やること:
1 - 出典抜粋によると、MSラボの会員限定の無料イベントはいつ開催されたか。
2 - 出典抜粋の「イベントは、データドリブン・」から「大東文化大学卒業後、2002年に日本ケンタッキー・フライドチキン株式会社へ入社。」までを両端も含めて書き直し、その際「成功事例」を「導入事例」に置き換えてください。

出典抜粋:
+ + + + + + +
イベントレポート:ピザハットが実現した順位変動の舞台裏
――競争市場でシェアを伸ばすマーケティング戦略の全貌

マーケティングにおける“最適な意思決定”の探求を目的とするコミュニティ「XICA MARKETING SCIENCE LAB(サイカ マーケティング サイエンス ラボ)(以下、MSラボ)」。会員限定の無料イベントが、2025年10月23日(木)に東京会場にて開催された。
イベントは、データドリブン・マーケティングに関する最先端の情報や成功事例を共有する「セミナー」と、セミナー登壇者と参加者双方向のコミュニケーションを通じて実践的な知見を創出する「ラボ」の二部構成で行われた。本記事では、セミナーの内容の一部をレポートする。

目次
登壇者
林 雅春(はやし まさはる)氏
日本ピザハット株式会社 CMO マーケティング本部長
大東文化大学卒業後、2002年に日本ケンタッキー・フライドチキン株式会社へ入社。
ピザハット事業部に配属され、スタッフから店長、スーパーバイザー、FC営業課長、営業部長まで、営業畑を一貫して歩む。
+ + + + + + +
データ抜粋:
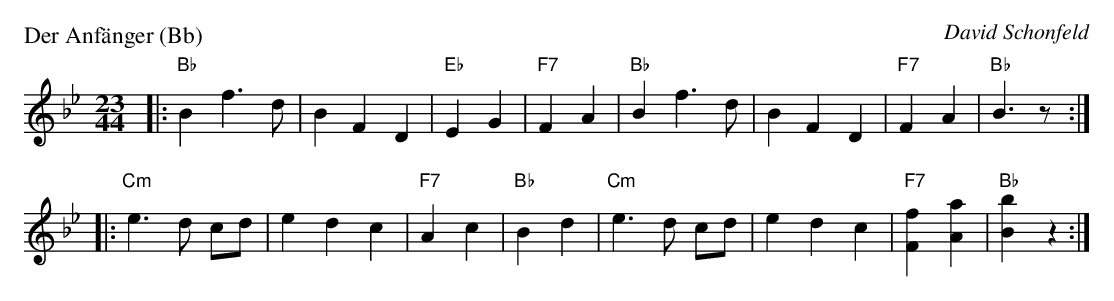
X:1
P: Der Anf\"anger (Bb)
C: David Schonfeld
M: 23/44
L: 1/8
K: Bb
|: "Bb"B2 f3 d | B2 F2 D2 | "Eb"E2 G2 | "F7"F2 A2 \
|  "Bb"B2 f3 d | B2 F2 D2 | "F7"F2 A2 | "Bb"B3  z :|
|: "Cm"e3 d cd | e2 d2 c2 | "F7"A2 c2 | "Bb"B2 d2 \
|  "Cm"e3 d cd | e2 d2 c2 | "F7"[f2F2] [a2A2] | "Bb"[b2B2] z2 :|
+ + + + + + +
回答:
1 - 2025年10月23日(木)

2 -
イベントは、データドリブン・マーケティングに関する最先端の情報や導入事例を共有する「セミナー」と、セミナー登壇者と参加者双方向のコミュニケーションを通じて実践的な知見を創出する「ラボ」の二部構成で行われた。本記事では、セミナーの内容の一部をレポートする。

目次
登壇者
林 雅春(はやし まさはる)氏
日本ピザハット株式会社 CMO マーケティング本部長
大東文化大学卒業後、2002年に日本ケンタッキー・フライドチキン株式会社へ入社。